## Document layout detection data
=== Section Start ===
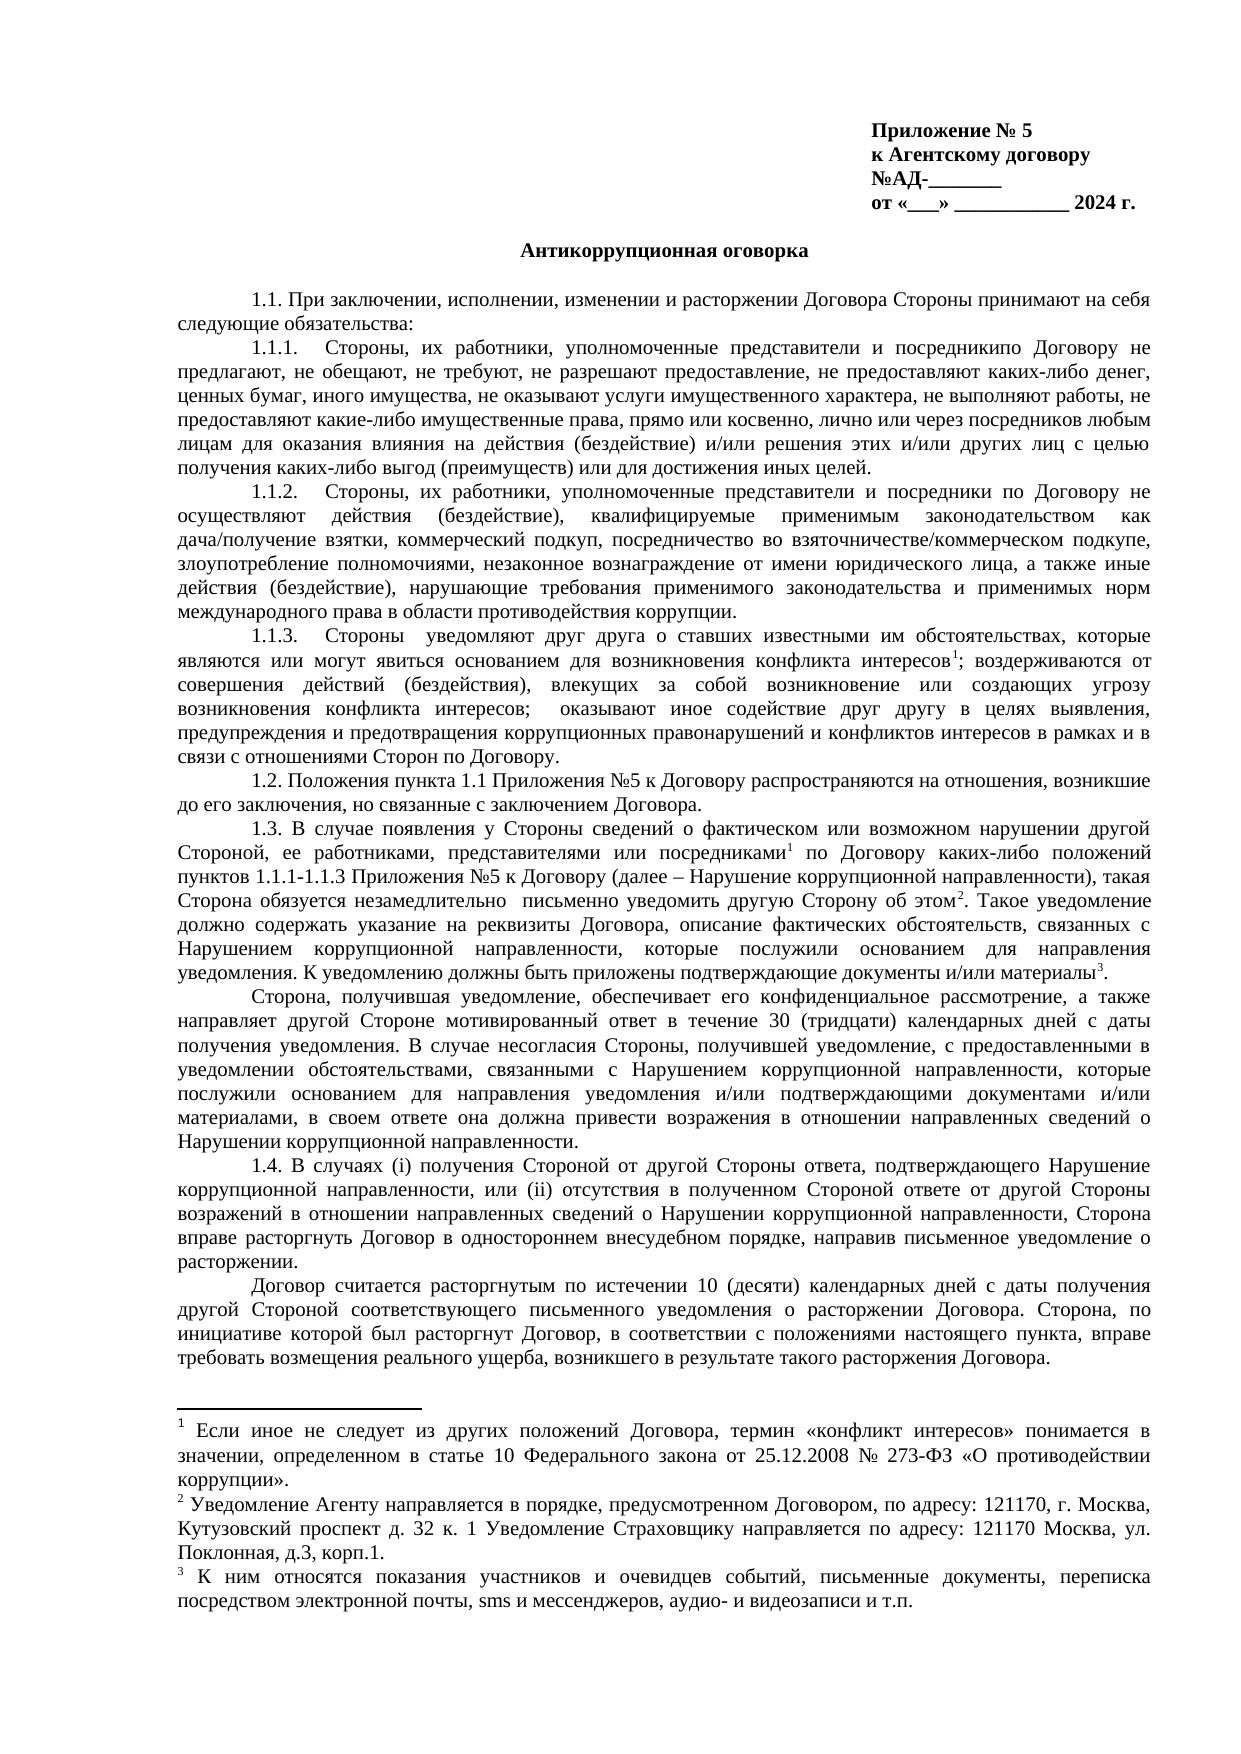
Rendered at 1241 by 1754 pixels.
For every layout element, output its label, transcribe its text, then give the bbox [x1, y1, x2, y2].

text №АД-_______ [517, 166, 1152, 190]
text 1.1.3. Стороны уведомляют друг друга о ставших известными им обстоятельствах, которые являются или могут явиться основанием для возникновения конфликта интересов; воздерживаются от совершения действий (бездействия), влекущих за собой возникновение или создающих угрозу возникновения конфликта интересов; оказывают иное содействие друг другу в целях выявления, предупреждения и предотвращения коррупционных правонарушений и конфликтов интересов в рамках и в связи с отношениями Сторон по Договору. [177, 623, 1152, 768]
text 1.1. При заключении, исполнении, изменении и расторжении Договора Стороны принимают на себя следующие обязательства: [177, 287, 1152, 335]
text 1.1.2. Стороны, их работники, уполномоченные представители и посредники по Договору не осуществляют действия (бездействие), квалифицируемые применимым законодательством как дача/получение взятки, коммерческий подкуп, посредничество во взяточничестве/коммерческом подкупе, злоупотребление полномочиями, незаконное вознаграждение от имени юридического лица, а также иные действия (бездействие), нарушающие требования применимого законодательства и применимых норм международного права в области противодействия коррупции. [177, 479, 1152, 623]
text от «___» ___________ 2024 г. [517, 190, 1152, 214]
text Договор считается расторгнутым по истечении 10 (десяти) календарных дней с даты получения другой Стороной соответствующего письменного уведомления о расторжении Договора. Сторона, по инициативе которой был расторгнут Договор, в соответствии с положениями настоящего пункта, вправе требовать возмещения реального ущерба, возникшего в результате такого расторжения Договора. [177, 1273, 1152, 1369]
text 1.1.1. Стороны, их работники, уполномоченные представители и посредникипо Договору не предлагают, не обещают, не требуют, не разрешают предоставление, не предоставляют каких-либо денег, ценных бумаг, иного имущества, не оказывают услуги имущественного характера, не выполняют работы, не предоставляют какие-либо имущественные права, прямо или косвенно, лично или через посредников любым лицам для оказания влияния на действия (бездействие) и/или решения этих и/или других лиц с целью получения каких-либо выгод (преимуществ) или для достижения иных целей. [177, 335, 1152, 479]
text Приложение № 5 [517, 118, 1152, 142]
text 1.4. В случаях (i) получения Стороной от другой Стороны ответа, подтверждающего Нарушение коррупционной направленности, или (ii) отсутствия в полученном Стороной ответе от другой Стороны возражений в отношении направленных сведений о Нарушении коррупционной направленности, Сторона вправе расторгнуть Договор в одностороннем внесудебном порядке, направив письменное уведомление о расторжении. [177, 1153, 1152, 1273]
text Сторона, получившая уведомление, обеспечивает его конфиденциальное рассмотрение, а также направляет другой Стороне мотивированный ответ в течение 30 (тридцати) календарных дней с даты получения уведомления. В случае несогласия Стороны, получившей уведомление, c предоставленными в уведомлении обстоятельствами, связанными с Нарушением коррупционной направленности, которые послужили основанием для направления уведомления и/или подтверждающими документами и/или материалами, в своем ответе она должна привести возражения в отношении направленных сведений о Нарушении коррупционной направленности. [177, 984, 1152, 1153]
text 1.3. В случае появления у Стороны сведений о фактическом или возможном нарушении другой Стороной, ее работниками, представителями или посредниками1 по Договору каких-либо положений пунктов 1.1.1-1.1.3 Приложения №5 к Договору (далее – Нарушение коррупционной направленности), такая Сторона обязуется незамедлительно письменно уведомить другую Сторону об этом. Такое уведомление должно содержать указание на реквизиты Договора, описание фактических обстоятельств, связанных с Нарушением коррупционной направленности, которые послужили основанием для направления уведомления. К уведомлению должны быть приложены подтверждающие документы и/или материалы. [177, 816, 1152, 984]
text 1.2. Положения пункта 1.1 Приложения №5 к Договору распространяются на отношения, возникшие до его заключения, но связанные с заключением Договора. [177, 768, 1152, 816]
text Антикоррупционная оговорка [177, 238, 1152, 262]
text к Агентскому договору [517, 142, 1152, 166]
=== Section End ===
## Problem description
Check each line of the records for the string "пункта" and copy those that have it.

## Output for this task
text Договор считается расторгнутым по истечении 10 (десяти) календарных дней с даты получения другой Стороной соответствующего письменного уведомления о расторжении Договора. Сторона, по инициативе которой был расторгнут Договор, в соответствии с положениями настоящего пункта, вправе требовать возмещения реального ущерба, возникшего в результате такого расторжения Договора. [177, 1273, 1152, 1369]
text 1.2. Положения пункта 1.1 Приложения №5 к Договору распространяются на отношения, возникшие до его заключения, но связанные с заключением Договора. [177, 768, 1152, 816]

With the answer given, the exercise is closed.